Pria berusia 45 tahun ini ditangkap oleh KPK terkait kasus suap dan pungutan tidak sah dalam pengadaan barang dan jasa serta jabatan. Hasil yang diperoleh saat OTT pada Kamis lalu, MAW ditangkap bersama 22 orang lainnya. Sejumlah tempat di Jakarta, dan Pemalang, Jawa Tengah menjadi lokasi penyisiran.
Sampai saat ini, MAW bersama 22 orang lainnya telah diamankan oleh KPK. Saat ini KPK tengah melakukan pemeriksaan lebih lanjut. KPK hanya memiliki waktu 1×24 jam untuk menentukan status hukum para pihak yang terjaring OTT tersebut.
“Betul, pada hari Kamis tanggal 11 Agustus 2022 sore, KPK melakukan tangkap tangan seorang Bupati atas nama MAW,” ungkap Ketua KPK Firli Bahuri kepada awak media, Jumat (12/8/2022).

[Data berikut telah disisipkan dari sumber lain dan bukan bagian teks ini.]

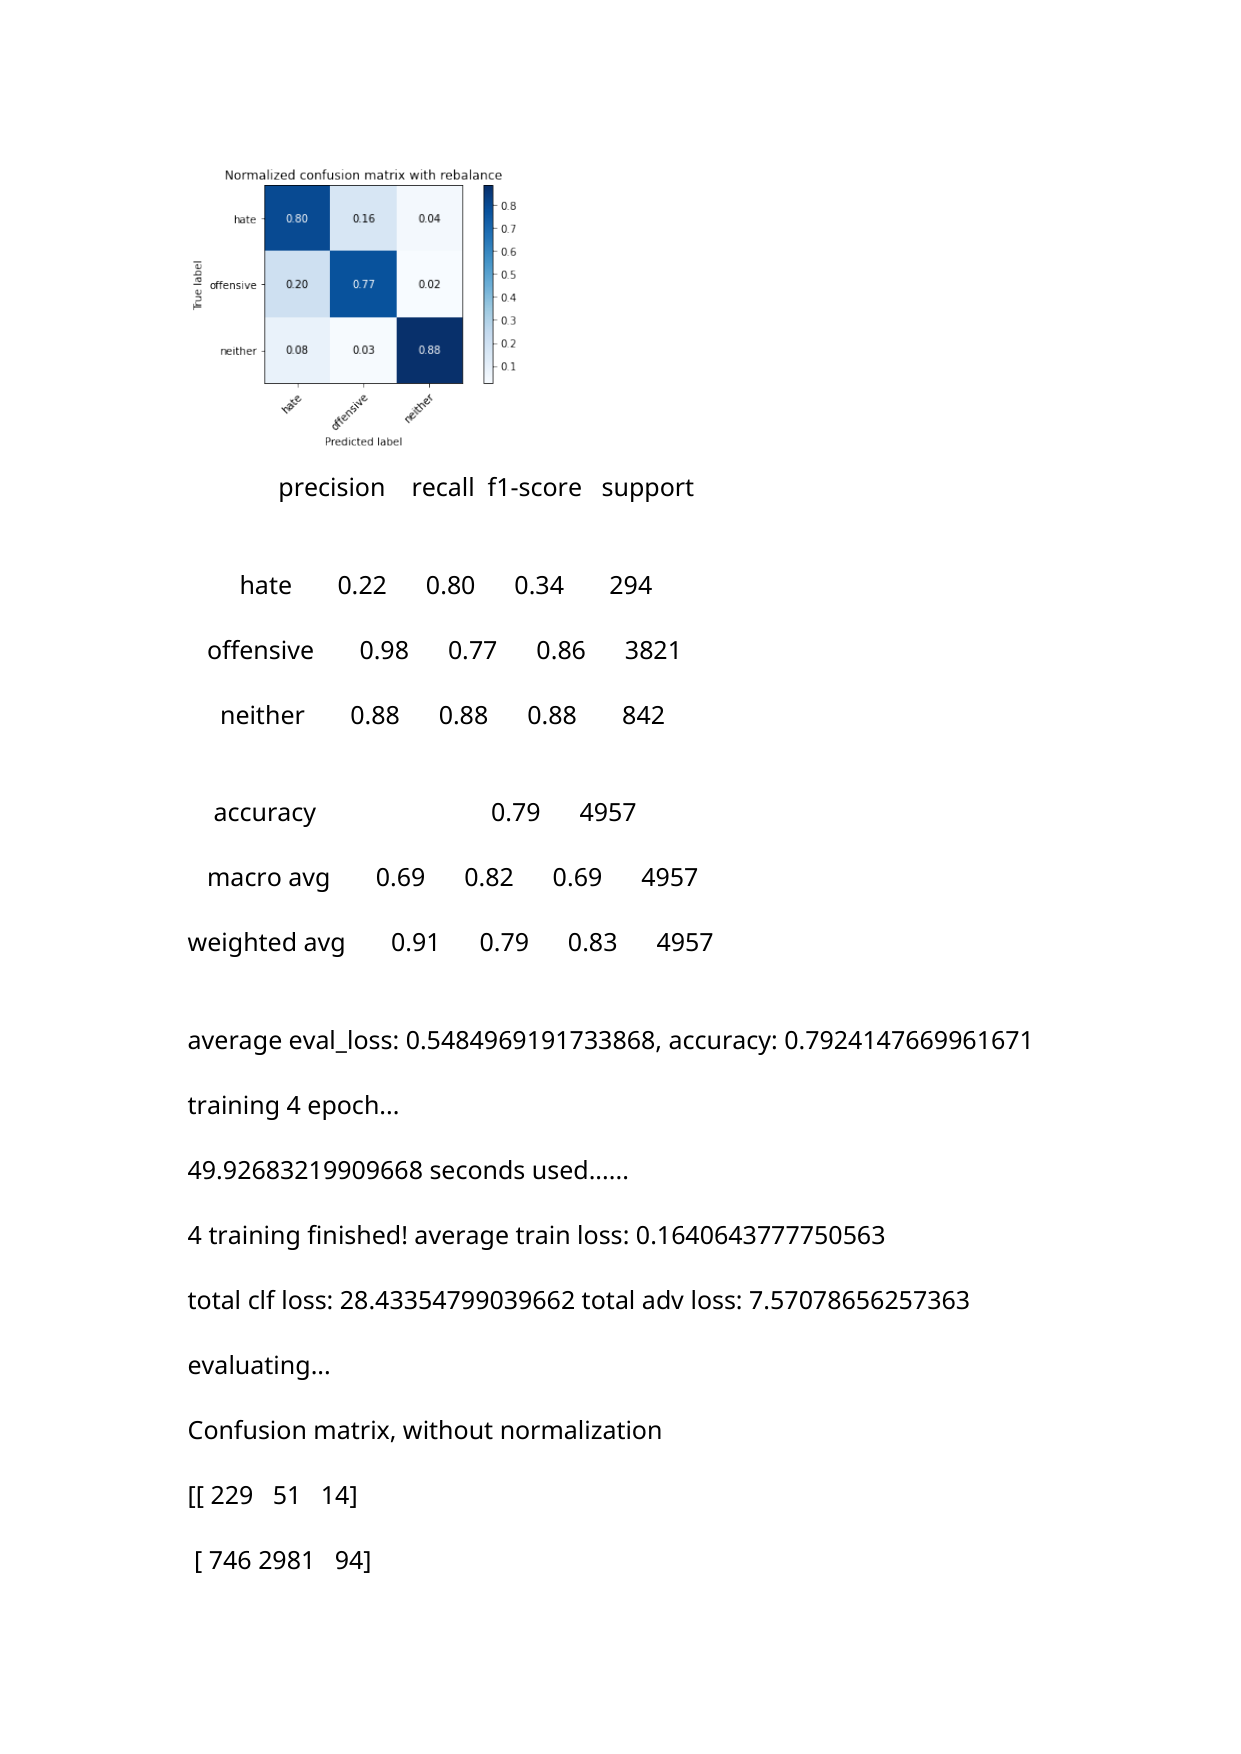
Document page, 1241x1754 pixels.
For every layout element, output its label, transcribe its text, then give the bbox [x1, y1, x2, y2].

text [[ 229 51 14] [187, 1462, 1053, 1527]
text offensive 0.98 0.77 0.86 3821 [187, 617, 1053, 682]
text 4 training finished! average train loss: 0.1640643777750563 [187, 1202, 1053, 1267]
text weighted avg 0.91 0.79 0.83 4957 [187, 909, 1053, 974]
text [ 746 2981 94] [187, 1527, 1053, 1592]
text macro avg 0.69 0.82 0.69 4957 [187, 844, 1053, 909]
text evaluating... [187, 1332, 1053, 1397]
text 49.92683219909668 seconds used...... [187, 1137, 1053, 1202]
text hate 0.22 0.80 0.34 294 [187, 552, 1053, 617]
picture [187, 162, 524, 454]
text training 4 epoch... [187, 1072, 1053, 1137]
text neither 0.88 0.88 0.88 842 [187, 682, 1053, 747]
text accuracy 0.79 4957 [187, 779, 1053, 844]
text total clf loss: 28.43354799039662 total adv loss: 7.57078656257363 [187, 1267, 1053, 1332]
text Confusion matrix, without normalization [187, 1397, 1053, 1462]
text precision recall f1-score support [187, 454, 1053, 519]
text average eval_loss: 0.5484969191733868, accuracy: 0.7924147669961671 [187, 1007, 1053, 1072]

Firli menerangkan bahwa Keduputian Penindakan KPK masih bekerja dalam menangani kasus ini. Nantinya, KPK akan memberikan penjelasan lebih lanjut.

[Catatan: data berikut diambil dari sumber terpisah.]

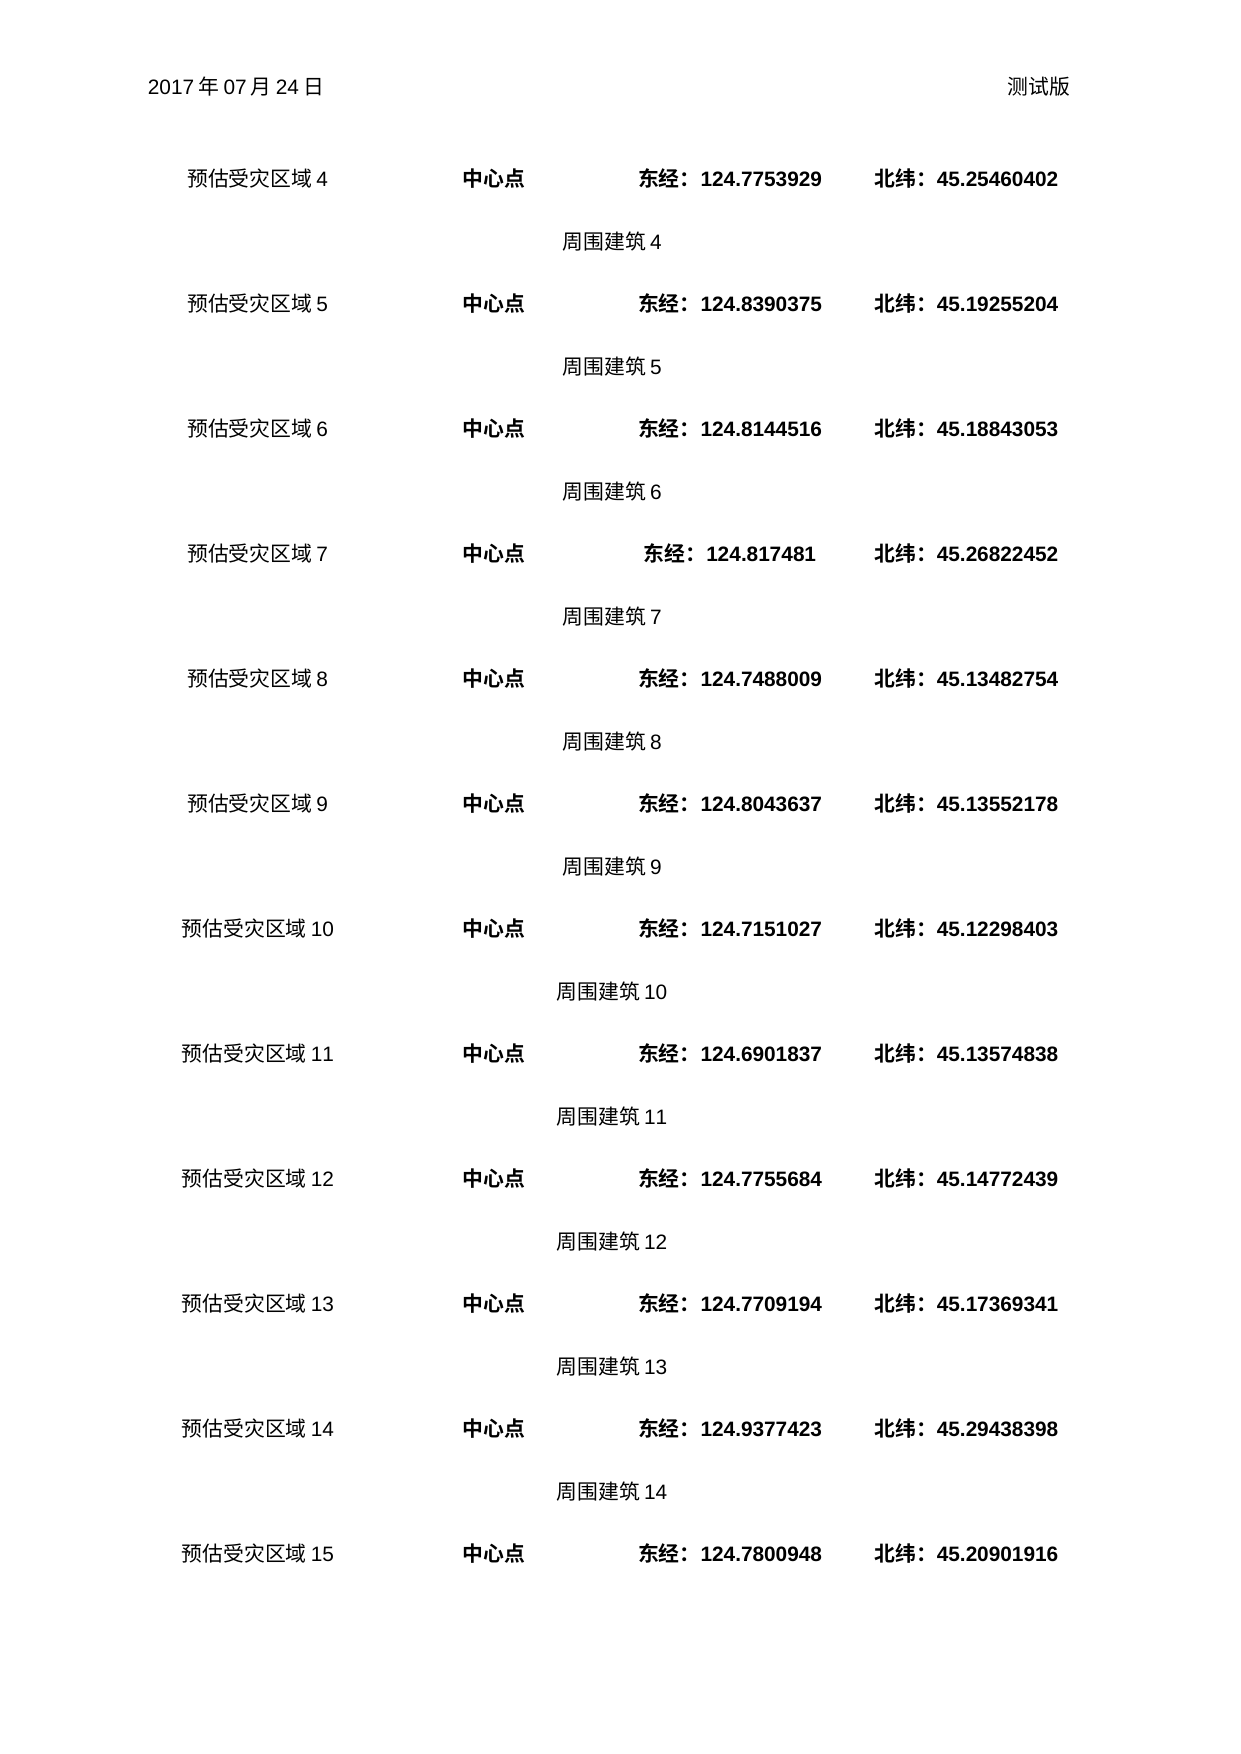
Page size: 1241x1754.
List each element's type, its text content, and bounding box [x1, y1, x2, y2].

“Rekan-rekan dari kedeputian penindakan masih terus bekerja dan pada saatnya kami akan memberikan penjelasan kepada publik,” terangnya.
Beberapa ruangan di kompleks kantor Bupati Pemalang, Mukti Agung Wibowo, juga disegel oleh KPK. Pada Kamis (11/8), salah satu ruang yang disegel merupakan ruang di Kantor Kominfo. Selain itu, ruang Bidang Lelang yang juga disegel.
Namun, bagian lain di kompleks Pemkab Pemalang tidak bisa diakses. Petugas Satpol PP menjaga kompleks perkantoran itu dengan cukup ketat.